:: Work to be completed ::
What should be copied is the stretch of entries below from the line with "Did this study use multiple" up to and including the line with "Toxic Relationships", exactly and without images.

--- Supplied information Enclosed Below ---

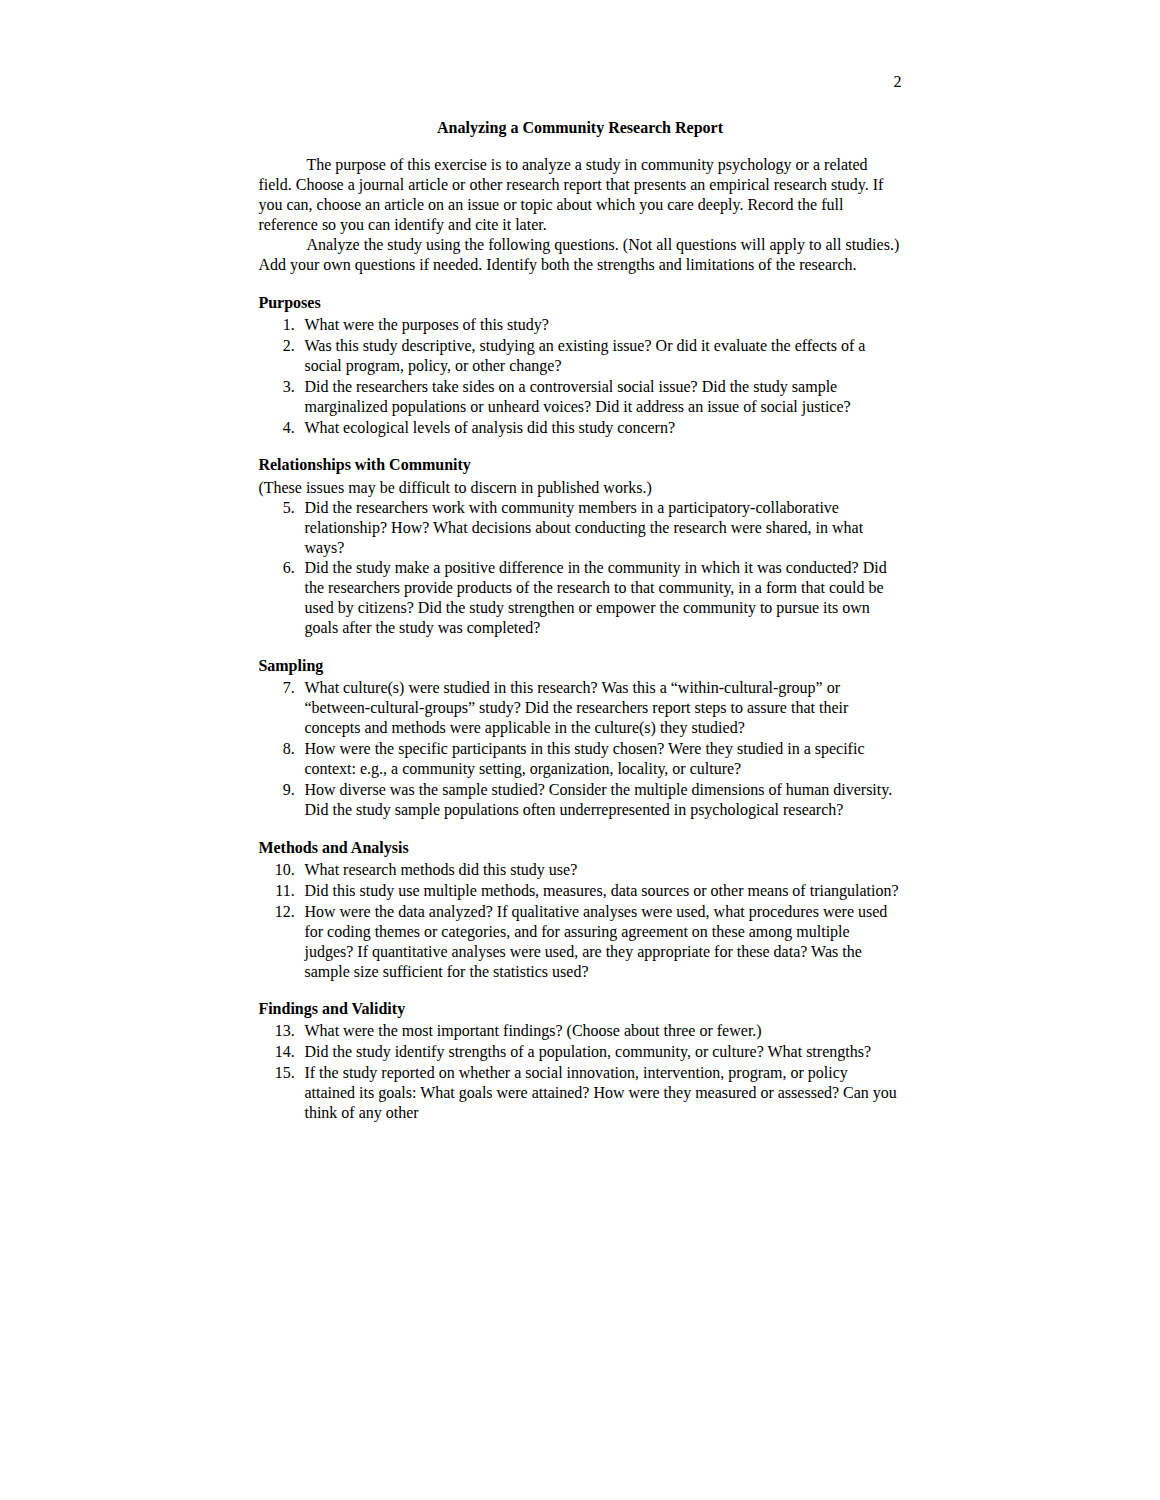2
Analyzing a Community Research Report
The purpose of this exercise is to analyze a study in community psychology or a related field. Choose a journal article or other research report that presents an empirical research study. If you can, choose an article on an issue or topic about which you care deeply. Record the full reference so you can identify and cite it later.
Analyze the study using the following questions. (Not all questions will apply to all studies.) Add your own questions if needed. Identify both the strengths and limitations of the research.
Purposes
What were the purposes of this study?
Was this study descriptive, studying an existing issue? Or did it evaluate the effects of a social program, policy, or other change?
Did the researchers take sides on a controversial social issue? Did the study sample marginalized populations or unheard voices? Did it address an issue of social justice?
What ecological levels of analysis did this study concern?
Relationships with Community
(These issues may be difficult to discern in published works.)
Did the researchers work with community members in a participatory-collaborative relationship? How? What decisions about conducting the research were shared, in what ways?
Did the study make a positive difference in the community in which it was conducted? Did the researchers provide products of the research to that community, in a form that could be used by citizens? Did the study strengthen or empower the community to pursue its own goals after the study was completed?
Sampling
What culture(s) were studied in this research? Was this a “within-cultural-group” or “between-cultural-groups” study? Did the researchers report steps to assure that their concepts and methods were applicable in the culture(s) they studied?
How were the specific participants in this study chosen? Were they studied in a specific context: e.g., a community setting, organization, locality, or culture?
How diverse was the sample studied? Consider the multiple dimensions of human diversity. Did the study sample populations often underrepresented in psychological research?
Methods and Analysis
What research methods did this study use?
Did this study use multiple methods, measures, data sources or other means of triangulation?
How were the data analyzed? If qualitative analyses were used, what procedures were used for coding themes or categories, and for assuring agreement on these among multiple judges? If quantitative analyses were used, are they appropriate for these data? Was the sample size sufficient for the statistics used?
Findings and Validity
What were the most important findings? (Choose about three or fewer.)
Did the study identify strengths of a population, community, or culture? What strengths?
If the study reported on whether a social innovation, intervention, program, or policy attained its goals: What goals were attained? How were they measured or assessed? Can you think of any other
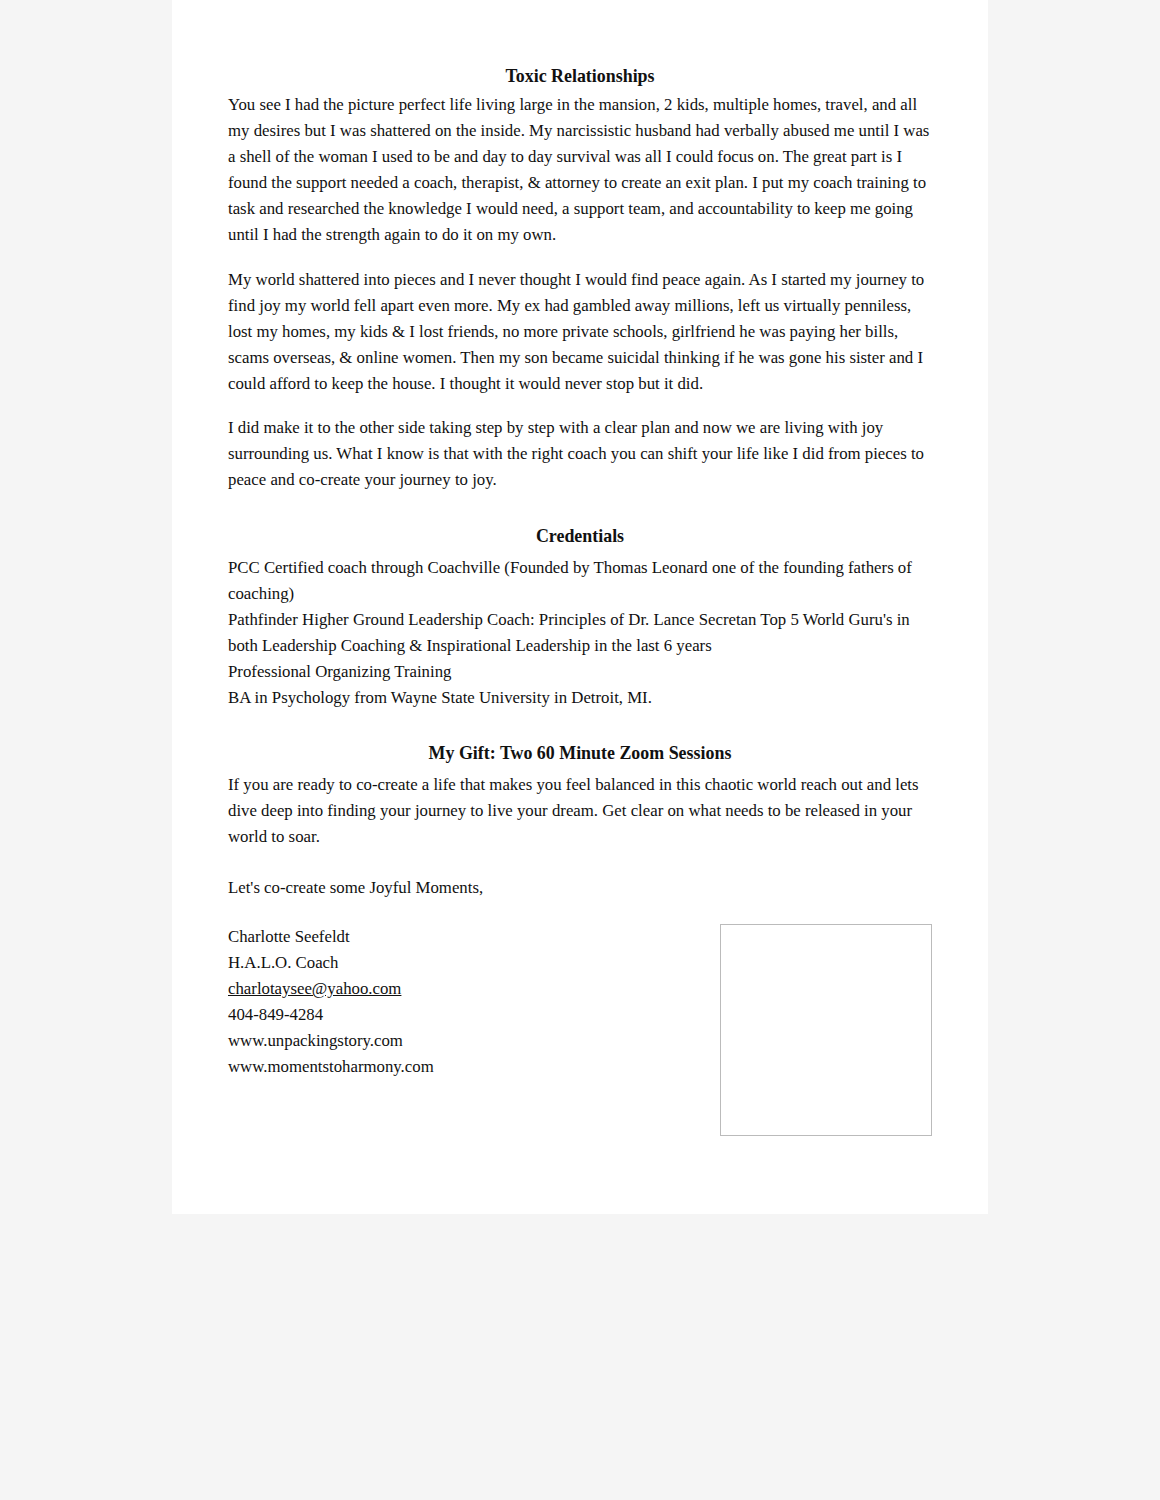Toxic Relationships
You see I had the picture perfect life living large in the mansion, 2 kids, multiple homes, travel, and all my desires but I was shattered on the inside. My narcissistic husband had verbally abused me until I was a shell of the woman I used to be and day to day survival was all I could focus on. The great part is I found the support needed a coach, therapist, & attorney to create an exit plan. I put my coach training to task and researched the knowledge I would need, a support team, and accountability to keep me going until I had the strength again to do it on my own.
My world shattered into pieces and I never thought I would find peace again. As I started my journey to find joy my world fell apart even more. My ex had gambled away millions, left us virtually penniless, lost my homes, my kids & I lost friends, no more private schools, girlfriend he was paying her bills, scams overseas, & online women. Then my son became suicidal thinking if he was gone his sister and I could afford to keep the house. I thought it would never stop but it did.
I did make it to the other side taking step by step with a clear plan and now we are living with joy surrounding us. What I know is that with the right coach you can shift your life like I did from pieces to peace and co-create your journey to joy.
Credentials
PCC Certified coach through Coachville (Founded by Thomas Leonard one of the founding fathers of coaching)
Pathfinder Higher Ground Leadership Coach: Principles of Dr. Lance Secretan Top 5 World Guru's in both Leadership Coaching & Inspirational Leadership in the last 6 years
Professional Organizing Training
BA in Psychology from Wayne State University in Detroit, MI.
My Gift: Two 60 Minute Zoom Sessions
If you are ready to co-create a life that makes you feel balanced in this chaotic world reach out and lets dive deep into finding your journey to live your dream. Get clear on what needs to be released in your world to soar.
Let's co-create some Joyful Moments,
Charlotte Seefeldt
H.A.L.O. Coach
charlotaysee@yahoo.com
404-849-4284
www.unpackingstory.com
www.momentstoharmony.com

--- End of Enclosed Supplied information ---

:: Result of this task ::
Did this study use multiple methods, measures, data sources or other means of triangulation?
How were the data analyzed? If qualitative analyses were used, what procedures were used for coding themes or categories, and for assuring agreement on these among multiple judges? If quantitative analyses were used, are they appropriate for these data? Was the sample size sufficient for the statistics used?
Findings and Validity
What were the most important findings? (Choose about three or fewer.)
Did the study identify strengths of a population, community, or culture? What strengths?
If the study reported on whether a social innovation, intervention, program, or policy attained its goals: What goals were attained? How were they measured or assessed? Can you think of any other
Toxic Relationships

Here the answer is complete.